Размер шрифта
-
+

«Красный» рейс. Сборник небывальщины - стр. 6

– Скажи, Николай Петрович, – произнес Утин, – вот ты в Бога не веришь, в черта не веришь, в людей не веришь. Власть тебе не интересна, ее тебе и так хватает. За юбками не бегаешь, монеты не коллекционируешь. Ты чем живешь-то?

– В смысле? – удивился Николай Петрович.

– Ну, ради чего ты бы жизнь отдал? Или душу продал?

– А зачем? – удивился Николай Петрович. – Странные ты вопросы задаешь, Сергей Сергеевич. Жизнь ведь у нас одна! И прожить ее, как говорится, надо!

– А если, не ровен час, завтра помирать придется? – допытывался Утин. – Что ты себе скажешь? Хитрил, юлил, подслушивал, подсматривал, в дерьме копался – чего ради?

Николай Петрович помолчал, взглянул Утину прямо в лицо, и злоба промелькнула в глазах безопасника.

– Я за Родину жизнь отдам, – проговорил он. – Вот за Родину – отдам. Но Родине я пока что еще живой нужен.

– Ну, давай за это и выпьем, – сказал Утин. – За Родину.

Они выпили стоя. У ног их, под верстаком, в полутьме, покоилась коробка, а там, внутри, ждали своего часа они – больные и здоровые, злые и добрые, храбрые и трусливые, сильные и слабые. Но все они, такие разные, были одинаково сытыми, обогретыми – и беззащитными в большом мире, окружавшем коробку.

«Родина! – думал Утин под плавные речи Николая Петровича. – Что знает он о Родине! Что все они знают о ней! Вокруг деревья, дороги, люди, машины – разве же это Родина?
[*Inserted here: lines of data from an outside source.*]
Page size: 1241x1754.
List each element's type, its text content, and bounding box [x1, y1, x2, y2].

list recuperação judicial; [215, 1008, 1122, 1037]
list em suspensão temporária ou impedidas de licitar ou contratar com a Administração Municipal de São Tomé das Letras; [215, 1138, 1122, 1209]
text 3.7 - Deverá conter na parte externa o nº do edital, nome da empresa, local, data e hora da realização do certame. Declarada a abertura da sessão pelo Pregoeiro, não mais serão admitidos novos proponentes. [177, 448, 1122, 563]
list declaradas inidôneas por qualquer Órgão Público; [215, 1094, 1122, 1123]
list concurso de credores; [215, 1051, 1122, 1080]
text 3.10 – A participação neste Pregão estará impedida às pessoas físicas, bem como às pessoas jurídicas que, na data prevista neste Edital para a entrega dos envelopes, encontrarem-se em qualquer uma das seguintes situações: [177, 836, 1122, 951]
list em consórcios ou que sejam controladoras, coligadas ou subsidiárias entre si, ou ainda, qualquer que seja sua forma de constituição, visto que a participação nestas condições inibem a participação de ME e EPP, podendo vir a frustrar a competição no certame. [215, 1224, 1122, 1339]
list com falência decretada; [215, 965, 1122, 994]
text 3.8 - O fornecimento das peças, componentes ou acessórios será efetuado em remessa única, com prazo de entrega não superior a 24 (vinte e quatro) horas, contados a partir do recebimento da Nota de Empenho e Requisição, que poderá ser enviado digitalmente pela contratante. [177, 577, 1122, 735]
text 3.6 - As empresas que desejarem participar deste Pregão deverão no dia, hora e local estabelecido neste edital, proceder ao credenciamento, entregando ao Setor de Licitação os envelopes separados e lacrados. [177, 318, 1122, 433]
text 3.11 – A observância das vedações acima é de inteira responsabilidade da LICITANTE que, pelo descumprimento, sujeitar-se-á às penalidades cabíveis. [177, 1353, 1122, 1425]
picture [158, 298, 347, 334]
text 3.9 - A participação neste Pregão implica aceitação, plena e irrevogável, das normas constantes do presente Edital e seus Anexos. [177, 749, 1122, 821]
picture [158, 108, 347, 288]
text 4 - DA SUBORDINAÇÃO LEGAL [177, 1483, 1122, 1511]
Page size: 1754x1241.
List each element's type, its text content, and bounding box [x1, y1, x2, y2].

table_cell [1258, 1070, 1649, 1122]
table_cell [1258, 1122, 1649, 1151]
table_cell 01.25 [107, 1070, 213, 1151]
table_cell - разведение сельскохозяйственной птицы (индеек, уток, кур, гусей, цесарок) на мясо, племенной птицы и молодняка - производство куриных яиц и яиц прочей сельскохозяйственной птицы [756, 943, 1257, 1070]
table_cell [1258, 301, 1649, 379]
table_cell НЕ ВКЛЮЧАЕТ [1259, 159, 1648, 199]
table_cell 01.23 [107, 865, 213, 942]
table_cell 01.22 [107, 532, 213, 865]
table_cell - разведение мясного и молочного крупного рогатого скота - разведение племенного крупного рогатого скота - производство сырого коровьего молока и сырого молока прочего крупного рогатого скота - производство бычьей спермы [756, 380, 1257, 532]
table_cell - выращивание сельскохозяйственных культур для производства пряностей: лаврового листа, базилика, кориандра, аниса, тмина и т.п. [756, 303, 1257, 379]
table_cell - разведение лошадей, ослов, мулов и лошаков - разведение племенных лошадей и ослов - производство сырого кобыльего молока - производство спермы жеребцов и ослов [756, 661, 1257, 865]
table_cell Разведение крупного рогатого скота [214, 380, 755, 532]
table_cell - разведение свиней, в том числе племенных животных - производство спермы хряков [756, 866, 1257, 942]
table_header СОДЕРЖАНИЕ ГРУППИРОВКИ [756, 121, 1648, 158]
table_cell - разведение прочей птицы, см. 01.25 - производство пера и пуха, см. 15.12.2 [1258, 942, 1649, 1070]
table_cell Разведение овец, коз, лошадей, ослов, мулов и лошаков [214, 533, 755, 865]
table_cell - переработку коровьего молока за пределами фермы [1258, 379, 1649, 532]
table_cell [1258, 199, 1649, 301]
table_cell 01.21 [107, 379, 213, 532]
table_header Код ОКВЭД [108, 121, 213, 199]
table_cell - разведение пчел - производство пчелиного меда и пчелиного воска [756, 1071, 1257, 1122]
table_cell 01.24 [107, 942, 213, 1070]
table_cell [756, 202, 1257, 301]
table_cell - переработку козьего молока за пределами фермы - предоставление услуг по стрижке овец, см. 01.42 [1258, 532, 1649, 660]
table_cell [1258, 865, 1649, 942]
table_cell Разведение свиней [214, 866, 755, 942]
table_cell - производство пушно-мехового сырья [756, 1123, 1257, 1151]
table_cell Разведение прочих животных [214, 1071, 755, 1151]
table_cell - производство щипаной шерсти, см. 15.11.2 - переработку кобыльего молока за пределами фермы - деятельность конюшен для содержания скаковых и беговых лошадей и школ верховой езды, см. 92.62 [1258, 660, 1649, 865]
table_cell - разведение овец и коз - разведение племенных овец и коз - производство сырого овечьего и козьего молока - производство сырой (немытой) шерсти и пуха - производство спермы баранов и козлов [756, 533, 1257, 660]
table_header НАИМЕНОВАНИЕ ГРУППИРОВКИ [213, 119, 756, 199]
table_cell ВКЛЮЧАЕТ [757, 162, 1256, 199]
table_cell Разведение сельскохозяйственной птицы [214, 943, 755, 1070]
Сердце ее сжато в один жгучий комок, вся суть ее, все средоточие – в одном измученном теле, одном бессонном сознании, которое болеет за всех вас, само себя казнит и само себя поднимает каждое утро на новые подвиги. Но вам приятнее придумывать для себя небылицы, вам нравится любить то, что кажется большим – огромные пространства, необъятную историю, миллионные поголовья людей с такими же, как у вас, паспортами. А того, кто держит все это в руке, того, кто вас кормит и поит – его любить вы брезгуете. Наоборот, вы ненавидите его, разглагольствуя о свободе, мечтая о несбыточном. Родина! Да вы предпочитаете проковырять дырку и удрать, предпочитаете променять Родину на бог знает что, лишь бы не чувствовать себя подневольными. А кому подневольными-то? Да ей ведь, ей, Родине, ей, кормилице вашей и матери, ей, жестокой и глухой, но и единственной же!».

Он тогда выпроводил Николая Петровича, выпроводил вежливо, но все же почувствовал недоумение, с которым тот покидал гараж. Нет, не было Утину напарника, не было сменщика. Придется нести свой крест в одиночестве. И до конца. До конца.

До конца. А дальше-то что? Когда Утину придет конец, мор падет и на человечков в коробке. И никому не спастись.

Может, выпустить их? Опрокинуть коробку, снять крышку. Обрушатся их жилища, смешается весь хлам, который сейчас образует стройную жизнь. Кто-то погибнет под этими завалами. Но, конечно, не все. И народец разбежится. Это как пить дать. Только пятки засверкают. Они разбегутся, превратятся в голь перекатную, вернутся к прежней темной и опасной жизни, в первобытную эпоху, к вражде и нищете…

Сегодня никто не купился на приманку, выложенную на поддон. Должно быть, и правда все они перекочевали в коробку. Он прикрыл ее крышкой. Поразмыслил – и натянул поверх отверстий в крышке кусок марли – чтобы народец мог дышать, но никакие альпинисты не выбрались наружу. Провинившихся блюстителей порядка решил оставить в стеклянной тюрьме, пусть помучаются до завтра. Закатил платформу с коробкой под верстак, неспеша собрал сумку, оделся. Выключил свет. Вздохнул: «Как раб на галерах». И пошел домой. Хотелось ему теперь только одного – спать.